State Attorney General Eric Schneiderman said Barneys agreed to the settlement.
Schneiderman's office began an investigation nine months ago into charges that black customers were likely to be followed by store detectives and accused of shoplifting and credit card fraud. The attorney general said in a statement that some sales personnel tried to avoid serving black customers because store detectives harassed them about accepting their credit cards.
"This agreement will correct a number of wrongs, both by fixing past policies and by monitoring the actions of Barneys and its employees to make sure that past mistakes are not repeated," Schneiderman said.
The agreement includes a commitment to provide additional training for staff and take other steps to prevent future problems.
Mike Lee, the Barneys CEO, said in a news release that the store is a "progressive company" with no tolerance for racial discrimination.

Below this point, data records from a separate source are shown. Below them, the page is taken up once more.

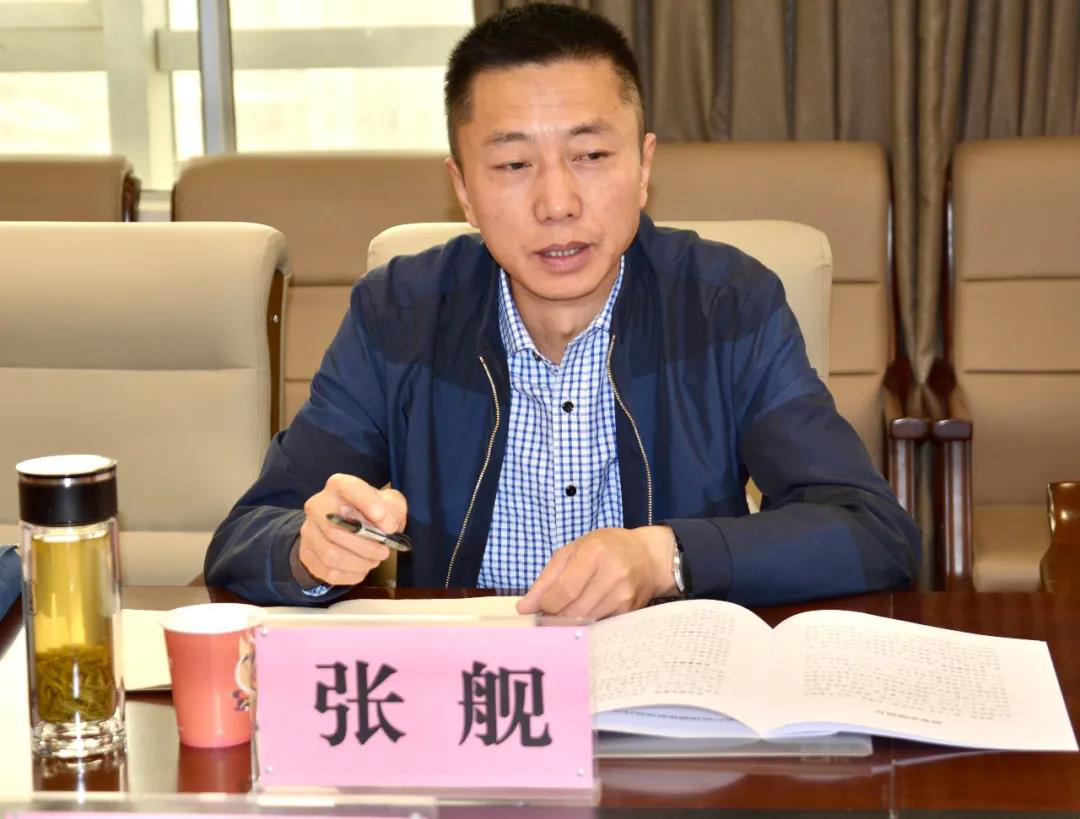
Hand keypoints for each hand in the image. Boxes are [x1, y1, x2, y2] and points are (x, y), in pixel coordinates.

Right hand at [295, 474, 407, 585]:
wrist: (344, 527)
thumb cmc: (369, 512)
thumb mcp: (388, 503)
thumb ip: (393, 509)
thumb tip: (387, 525)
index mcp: (339, 486)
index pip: (349, 489)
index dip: (368, 505)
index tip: (388, 525)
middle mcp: (318, 505)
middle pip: (336, 529)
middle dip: (366, 546)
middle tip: (384, 552)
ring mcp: (308, 531)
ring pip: (331, 554)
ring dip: (359, 563)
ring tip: (374, 561)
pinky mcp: (307, 554)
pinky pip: (328, 571)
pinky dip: (350, 575)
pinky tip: (361, 569)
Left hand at [516, 526, 677, 618]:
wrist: (646, 556)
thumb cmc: (603, 548)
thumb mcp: (571, 552)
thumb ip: (546, 579)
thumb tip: (523, 608)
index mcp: (594, 553)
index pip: (564, 591)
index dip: (547, 604)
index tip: (542, 606)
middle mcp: (612, 574)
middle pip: (573, 610)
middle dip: (556, 616)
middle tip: (551, 613)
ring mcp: (624, 594)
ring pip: (585, 621)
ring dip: (571, 622)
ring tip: (569, 609)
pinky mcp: (630, 610)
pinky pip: (599, 625)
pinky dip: (588, 623)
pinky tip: (587, 611)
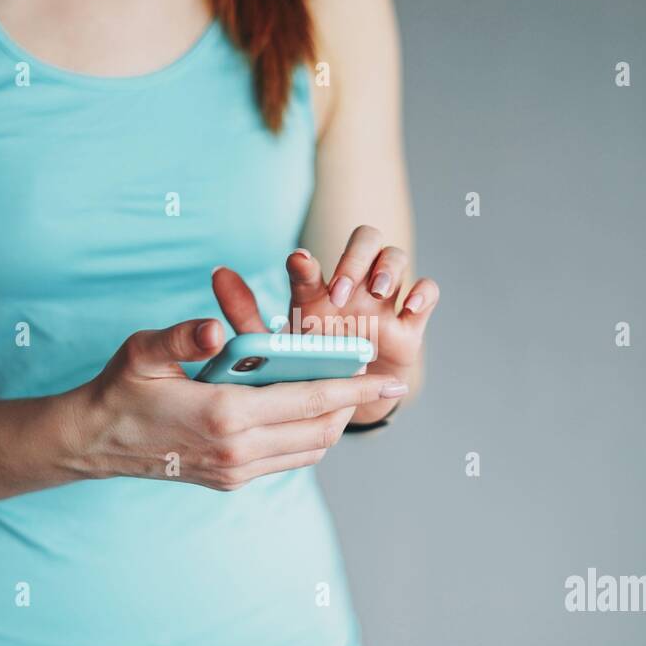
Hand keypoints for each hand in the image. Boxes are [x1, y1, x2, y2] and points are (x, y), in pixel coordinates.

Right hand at [66, 318, 407, 489]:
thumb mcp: (143, 351)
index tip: (387, 381)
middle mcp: (238, 450)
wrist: (93, 443)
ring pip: (309, 451)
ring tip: (342, 393)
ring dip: (331, 423)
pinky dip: (308, 439)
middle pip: (320, 430)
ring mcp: (236, 471)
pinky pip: (287, 461)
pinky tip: (306, 413)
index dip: (354, 389)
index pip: (309, 400)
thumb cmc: (120, 388)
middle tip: (369, 379)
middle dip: (351, 405)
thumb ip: (181, 335)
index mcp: (225, 414)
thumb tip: (214, 325)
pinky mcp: (230, 481)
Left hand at [213, 225, 438, 422]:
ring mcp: (385, 302)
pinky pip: (428, 291)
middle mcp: (354, 287)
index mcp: (316, 291)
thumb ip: (245, 314)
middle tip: (342, 291)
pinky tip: (409, 307)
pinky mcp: (412, 323)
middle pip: (365, 241)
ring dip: (387, 269)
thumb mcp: (273, 349)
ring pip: (396, 257)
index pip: (312, 264)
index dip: (306, 262)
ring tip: (376, 292)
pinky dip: (422, 293)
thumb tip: (217, 272)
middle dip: (354, 259)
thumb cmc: (307, 370)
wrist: (346, 404)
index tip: (297, 264)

"During the entirety of our 90-year history, Barneys New York has prided itself on providing an unparalleled customer experience to every person that comes into contact with our brand -- open and welcoming to one and all," he said.
Barneys, founded in 1923 as a store selling fashionable clothing at a discount, now has branches in Chicago and Beverly Hills, Calif., along with smaller stores elsewhere, as well as its flagship Manhattan store.
A number of black shoppers in the past 20 years have said they were detained when they used their debit cards to buy expensive items. Rapper Jay-Z refused to drop a partnership with Barneys under pressure from fans, although he eventually insisted the store put him on a committee to deal with racial profiling.